• What is required: Please copy, word for word, the line holding "энтеровирусной инфекцией" and each line that follows it through the end of the entries, omitting any pictures.

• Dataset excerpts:

——————————

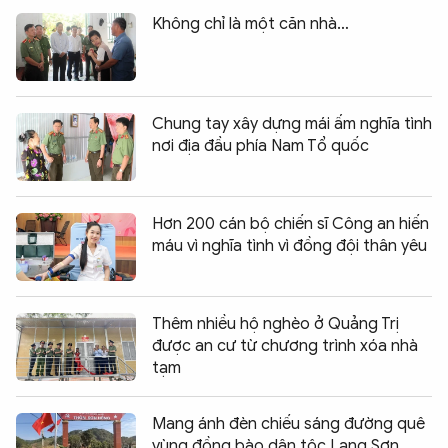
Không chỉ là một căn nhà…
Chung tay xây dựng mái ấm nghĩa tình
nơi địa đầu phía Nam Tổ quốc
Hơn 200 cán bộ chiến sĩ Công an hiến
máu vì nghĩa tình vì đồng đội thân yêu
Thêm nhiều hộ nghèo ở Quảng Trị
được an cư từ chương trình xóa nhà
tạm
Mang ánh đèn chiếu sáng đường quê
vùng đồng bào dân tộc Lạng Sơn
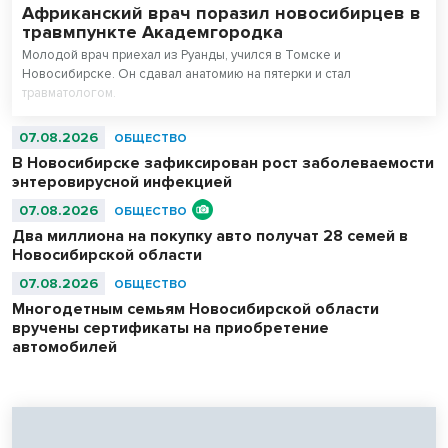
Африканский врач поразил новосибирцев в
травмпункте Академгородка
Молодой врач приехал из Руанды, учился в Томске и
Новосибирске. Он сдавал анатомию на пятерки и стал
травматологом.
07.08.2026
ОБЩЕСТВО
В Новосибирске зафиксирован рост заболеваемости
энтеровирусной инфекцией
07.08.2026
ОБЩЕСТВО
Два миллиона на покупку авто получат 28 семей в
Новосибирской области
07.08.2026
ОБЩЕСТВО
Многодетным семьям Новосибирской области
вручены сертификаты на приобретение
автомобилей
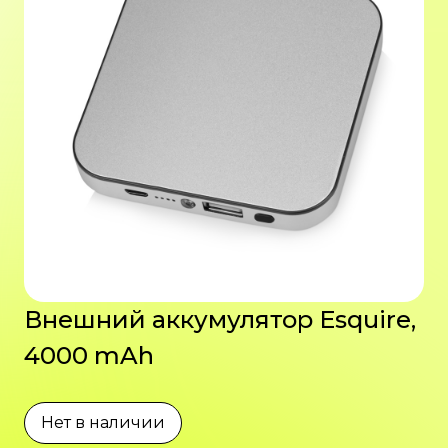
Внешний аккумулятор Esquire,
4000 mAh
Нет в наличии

——————————

• Exercise output:
энтеровирусной инфекцией
07.08.2026
ОБЩЕСТВО
Два миллиона на покупку авто получат 28 семей в
Новосибирской области
07.08.2026
ОБЩЕСТВО
Многодетным семьям Новосибирской области
вручены сертификаты на приобретение
автомобилей
Внешний аккумулятор Esquire,
4000 mAh
Нет в наличии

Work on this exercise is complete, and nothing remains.